Save the Cat!, The Writer's Journey and Star Wars

Ace alerted me to a new piece by Peter Suderman over at Slate titled Save the Movie! I’m going to blockquote Suderman’s introduction because he says this well and I can’t explain it in a briefer form than he does.

If you’ve gone to the movies recently, you may have felt a strangely familiar feeling: You’ve seen this movie before. Not this exact movie, but some of these exact story beats: the hero dressed down by his mentor in the first 15 minutes (Star Trek Into Darkness, Battleship); the villain who gets caught on purpose (The Dark Knight, The Avengers, Skyfall, Star Trek Into Darkness); the moment of hopelessness and disarray a half-hour before the movie ends (Olympus Has Fallen, Oblivion, 21 Jump Street, Fast & Furious 6).

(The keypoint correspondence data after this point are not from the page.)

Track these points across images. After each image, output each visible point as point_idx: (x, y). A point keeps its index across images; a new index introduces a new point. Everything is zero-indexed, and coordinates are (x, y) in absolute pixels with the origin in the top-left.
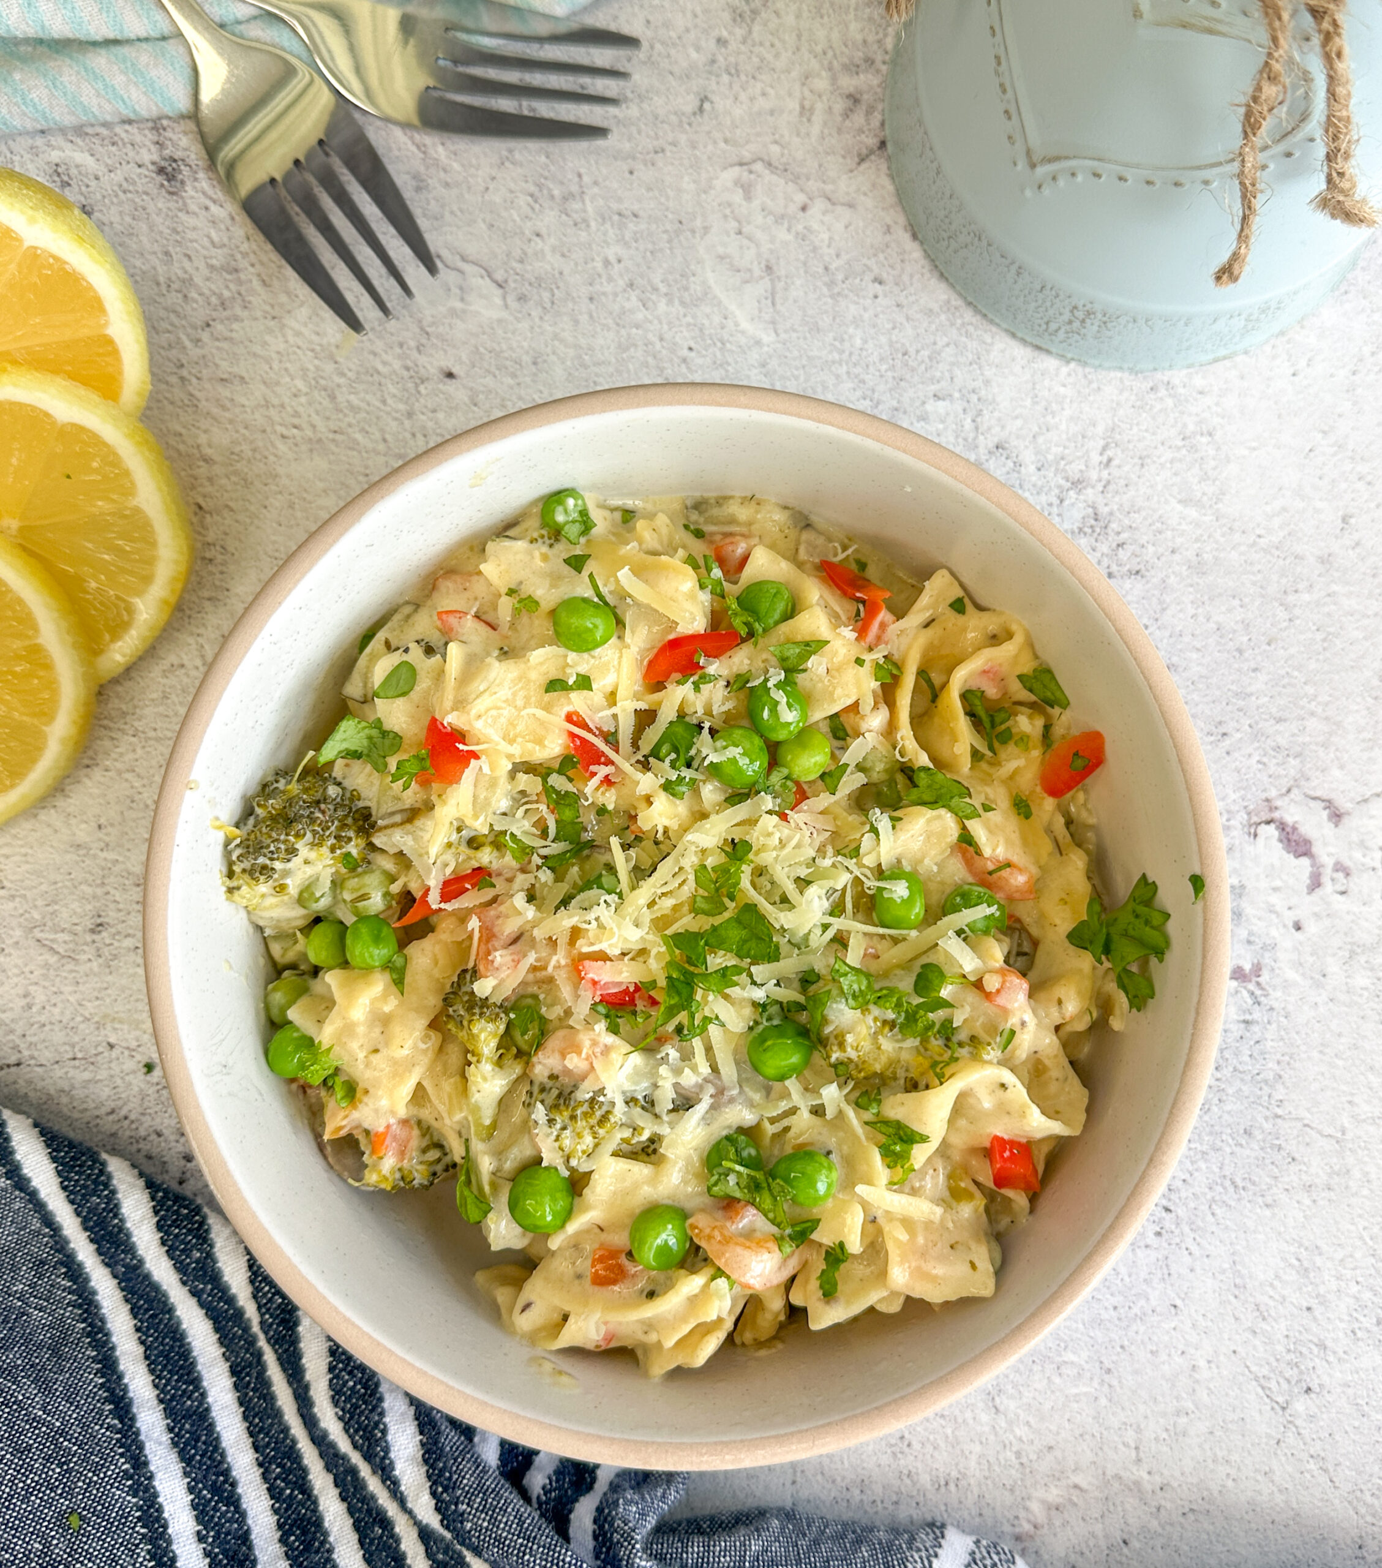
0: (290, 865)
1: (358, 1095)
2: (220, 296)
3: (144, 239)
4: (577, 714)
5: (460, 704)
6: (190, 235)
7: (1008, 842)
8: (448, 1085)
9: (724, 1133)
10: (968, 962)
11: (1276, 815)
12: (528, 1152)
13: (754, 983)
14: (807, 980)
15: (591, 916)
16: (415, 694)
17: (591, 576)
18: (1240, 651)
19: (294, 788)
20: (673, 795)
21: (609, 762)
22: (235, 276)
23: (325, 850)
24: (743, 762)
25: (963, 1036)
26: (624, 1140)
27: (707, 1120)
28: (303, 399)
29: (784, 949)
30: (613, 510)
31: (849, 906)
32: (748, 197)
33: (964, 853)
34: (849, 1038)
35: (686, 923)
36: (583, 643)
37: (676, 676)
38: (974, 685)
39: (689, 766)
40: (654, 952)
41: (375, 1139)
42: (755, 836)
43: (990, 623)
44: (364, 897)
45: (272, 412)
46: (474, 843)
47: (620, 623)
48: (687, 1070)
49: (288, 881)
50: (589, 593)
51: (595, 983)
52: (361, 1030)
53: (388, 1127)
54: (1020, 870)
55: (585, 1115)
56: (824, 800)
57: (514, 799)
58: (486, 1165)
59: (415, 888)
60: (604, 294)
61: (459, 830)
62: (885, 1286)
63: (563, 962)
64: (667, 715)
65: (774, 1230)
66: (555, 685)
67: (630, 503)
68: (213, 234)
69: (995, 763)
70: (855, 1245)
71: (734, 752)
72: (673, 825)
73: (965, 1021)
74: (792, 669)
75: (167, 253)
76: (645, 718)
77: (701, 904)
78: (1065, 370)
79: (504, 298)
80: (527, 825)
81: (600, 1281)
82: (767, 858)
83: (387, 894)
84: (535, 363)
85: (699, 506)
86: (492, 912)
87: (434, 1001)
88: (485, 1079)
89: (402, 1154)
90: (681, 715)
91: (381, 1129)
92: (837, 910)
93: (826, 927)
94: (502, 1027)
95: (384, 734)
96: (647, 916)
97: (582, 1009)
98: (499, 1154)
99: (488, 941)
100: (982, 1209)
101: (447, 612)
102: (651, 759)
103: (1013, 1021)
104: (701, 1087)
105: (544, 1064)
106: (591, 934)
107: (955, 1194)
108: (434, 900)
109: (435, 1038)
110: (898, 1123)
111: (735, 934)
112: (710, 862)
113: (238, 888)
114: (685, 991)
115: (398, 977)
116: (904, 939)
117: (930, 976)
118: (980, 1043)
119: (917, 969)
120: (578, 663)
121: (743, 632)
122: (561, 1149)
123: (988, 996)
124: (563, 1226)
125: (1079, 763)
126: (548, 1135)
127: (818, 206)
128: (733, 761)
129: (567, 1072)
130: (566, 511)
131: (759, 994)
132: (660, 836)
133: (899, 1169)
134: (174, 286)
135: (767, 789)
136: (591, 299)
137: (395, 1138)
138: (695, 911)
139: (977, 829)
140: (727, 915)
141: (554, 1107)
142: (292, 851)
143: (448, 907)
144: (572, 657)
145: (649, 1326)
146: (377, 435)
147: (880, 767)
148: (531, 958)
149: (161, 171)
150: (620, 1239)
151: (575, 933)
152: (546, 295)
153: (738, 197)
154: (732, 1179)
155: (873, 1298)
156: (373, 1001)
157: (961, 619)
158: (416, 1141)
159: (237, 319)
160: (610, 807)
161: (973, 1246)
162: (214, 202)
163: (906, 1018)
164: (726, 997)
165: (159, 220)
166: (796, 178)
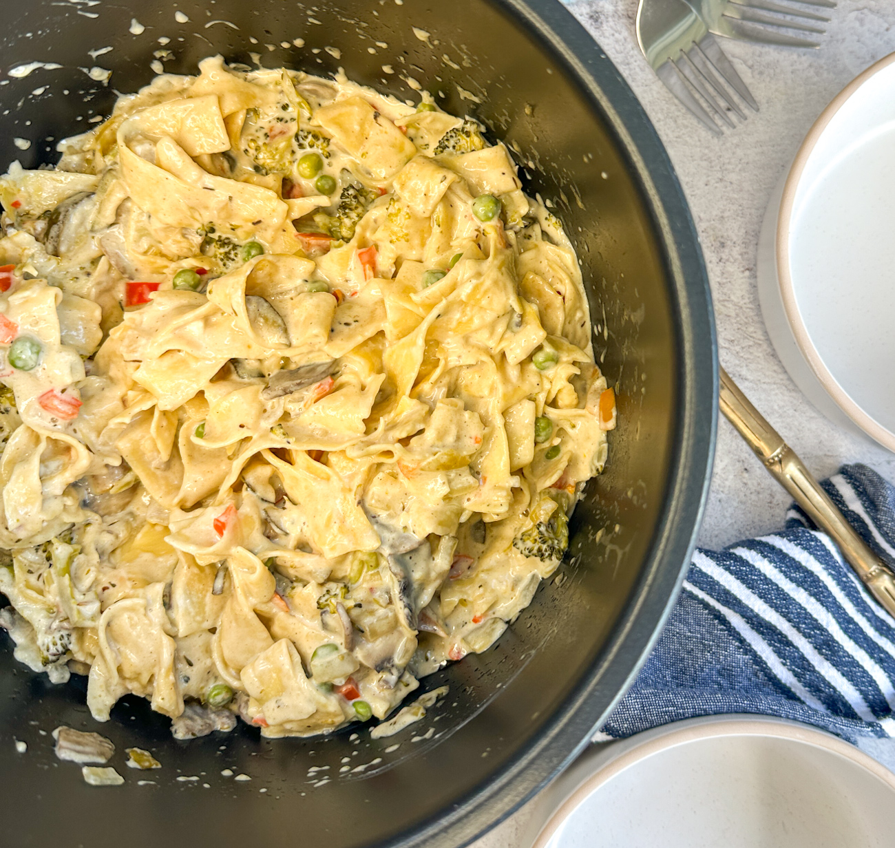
22: (627, 67)
28: (662, 123)
32: (862, 24)
60: (798, 70)
68: (617, 47)
79: (752, 73)
84: (767, 103)
127: (893, 28)
136: (792, 72)
146: (696, 138)
149: (591, 17)
152: (772, 71)
153: (857, 24)
162: (616, 32)
166: (883, 16)
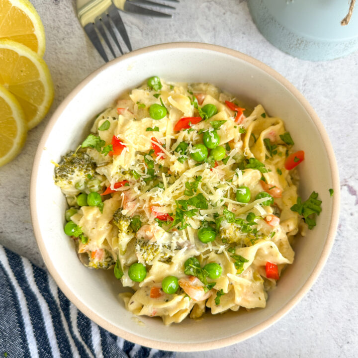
0: (73, 176)
1: (89, 240)
2: (67, 32)
3: (48, 16)
4: (155, 138)
5: (122, 132)
6: (60, 15)
7: (275, 181)
8: (113, 239)
9: (190, 257)
10: (263, 212)
11: (347, 183)
12: (135, 259)
13: (201, 215)
14: (216, 215)
15: (155, 194)
16: (110, 130)
17: (160, 99)
18: (339, 138)
19: (75, 155)
20: (180, 162)
21: (163, 152)
22: (71, 26)
23: (83, 172)
24: (201, 153)
25: (260, 233)
26: (162, 257)
27: (185, 253)
29: (210, 206)
30: (168, 85)
31: (229, 195)
32: (209, 10)
33: (262, 183)
34: (227, 231)
35: (182, 197)
36: (157, 117)
37: (183, 129)
38: (267, 137)
39: (185, 154)
40: (172, 205)
41: (93, 254)
42: (203, 175)
43: (272, 120)
44: (93, 186)
45: (79, 62)
46: (124, 173)
47: (168, 113)
48: (180, 239)
49: (72, 181)
50: (159, 103)
51: (155, 213)
52: (90, 222)
53: (96, 250)
54: (279, 189)
55: (151, 249)
56: (223, 166)
57: (136, 162)
58: (123, 262)
59: (107, 185)
60: (169, 34)
61: (120, 169)
62: (234, 303)
63: (147, 206)
64: (180, 140)
65: (203, 285)
66: (149, 129)
67: (173, 83)
68: (66, 15)
69: (272, 159)
70: (226, 291)
71: (198, 150)
72: (180, 171)
73: (261, 229)
74: (216, 128)
75: (54, 20)
76: (174, 141)
77: (187, 193)
78: (294, 60)
79: (142, 34)
80: (139, 169)
81: (153, 296)
82: (206, 181)
83: (99, 186)
85: (192, 85)
86: (128, 192)
87: (111, 216)
88: (123, 237)
89: (100, 258)
90: (184, 141)
91: (94, 251)
92: (226, 196)
93: (222, 201)
94: (129, 223)
95: (101, 141)
96: (171, 195)
97: (152, 219)
98: (127, 259)
99: (127, 199)
100: (262, 283)
102: (175, 152)
103: (275, 230)
104: (184, 244)
105: (140, 234)
106: (155, 199)
107: (255, 278)
108: (112, 188)
109: (111, 226)
110: (240, 256)
111: (196, 201)
112: (190, 181)
113: (58, 181)
114: (181, 216)
115: (101, 209)
116: (244, 206)
117: (251, 216)
118: (265, 235)
119: (247, 214)
120: (155, 123)
121: (203, 117)
122: (144, 258)
123: (268, 222)
124: (143, 280)
125: (296, 160)
126: (140, 254)
127: (228, 13)
128: (198, 153)
129: (147, 237)
130: (155, 82)
131: (202, 218)
132: (176, 174)
133: (240, 270)
134: (55, 29)
135: (207, 162)
137: (98, 254)
138: (185, 194)
139: (267, 176)
140: (194, 196)
141: (142, 246)
142: (73, 171)
143: (116, 190)
144: (154, 121)
145: (166, 310)
147: (239, 158)
148: (138, 205)
150: (158, 285)
151: (151, 198)
152: (153, 34)
153: (207, 10)
154: (192, 270)
155: (230, 306)
156: (94, 215)
157: (264, 119)
158: (104, 255)
159: (71, 38)
160: (163, 165)
161: (260, 293)
162: (67, 7)
163: (244, 227)
164: (193, 219)
165: (52, 11)
166: (223, 6)
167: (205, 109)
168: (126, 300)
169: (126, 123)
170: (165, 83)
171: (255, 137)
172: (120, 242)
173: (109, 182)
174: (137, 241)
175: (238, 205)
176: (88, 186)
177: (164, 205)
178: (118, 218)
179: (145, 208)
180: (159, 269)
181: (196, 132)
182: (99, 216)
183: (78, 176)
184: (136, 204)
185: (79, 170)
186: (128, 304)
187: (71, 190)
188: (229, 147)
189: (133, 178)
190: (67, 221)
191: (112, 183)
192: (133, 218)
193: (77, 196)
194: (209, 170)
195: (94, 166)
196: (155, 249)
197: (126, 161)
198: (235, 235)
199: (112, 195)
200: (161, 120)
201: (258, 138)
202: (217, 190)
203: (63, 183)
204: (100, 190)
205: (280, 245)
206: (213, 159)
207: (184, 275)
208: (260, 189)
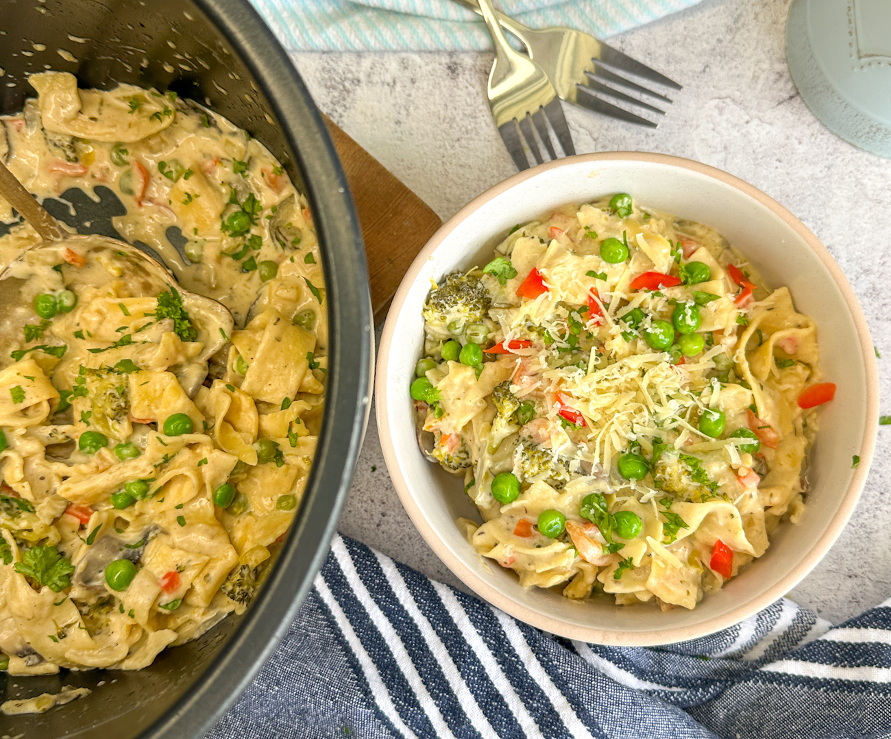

It’s not déjà vu. Summer movies are often described as formulaic. But what few people know is that there is actually a formula–one
that lays out, on a page-by-page basis, exactly what should happen when
in a screenplay. It’s as if a mad scientist has discovered a secret
process for making a perfect, or at least perfectly conventional, summer
blockbuster.

Up to this point I was nodding along. There is a formula that explains why so many summer blockbusters seems so much alike. But the next paragraph is, well, not quite right.

The formula didn’t come from a mad scientist. Instead it came from a screenplay guidebook, Save the Cat! The Last Book on Screenwriting You’ll Ever Need. In the book, author Blake Snyder, a successful spec screenwriter
who became an influential screenplay guru, preaches a variant on the
basic three-act structure that has dominated blockbuster filmmaking
since the late 1970s.

I haven’t read Save the Cat! but Suderman explains that it breaks down screenplay structure into 15 elements that happen at specific points in the story. On looking at the list, I immediately recognized many of its elements. The same general outline was available in another book for screenwriters published back in 1992.

The Writer’s Journey by Christopher Vogler (now in its 3rd edition) lays out a series of 12 steps which define “mythic structure” present in many films. These steps are given different titles than the ones used in Save the Cat! but there are obvious overlaps.

I won’t belabor this too much but what Save the Cat! calls the “catalyst” Vogler labels the “call to adventure.” What one book labels “debate” the other calls “refusal of the call” in either case it’s a portion of the script where the main character hesitates before the “break into act 2” or alternatively “crossing the threshold.”

From there the similarity is less exact but still the beats have clear similarities. There is a midpoint when the hero faces a big challenge followed by villains closing in or what Vogler calls “danger of losing
the treasure again
.”

Then we have a 2nd act break which Suderman describes as “A “Eureka!” moment that gives the hero the strength to keep going–and provides the key to success in Act III.” In the 2nd edition of Vogler’s book he writes “The Road Back is a turning point…it may cause a change in the aim of the story…The propellant that boosts the story out of the depths of the Special World may be a new development or piece of information.” Again, these aren’t identical but you can see how a “Eureka moment” is consistent with “a new development or piece of information” that changes the aim of the story.

The point is not that Save the Cat! is wrong about the outline only that there was fairly widespread awareness of these steps long before Save the Cat! appeared in 2005. In fact, Vogler makes clear that his book is based substantially on the ideas of Joseph Campbell, specifically his Hero with a Thousand Faces which was published in 1949.

A young director named George Lucas self-consciously borrowed ideas from Campbell in the 1970s and turned a story that had been rejected by every studio in Hollywood (save one) into the biggest blockbuster of its era. Screenwriters have been relying on Campbell’s monomyth ever since.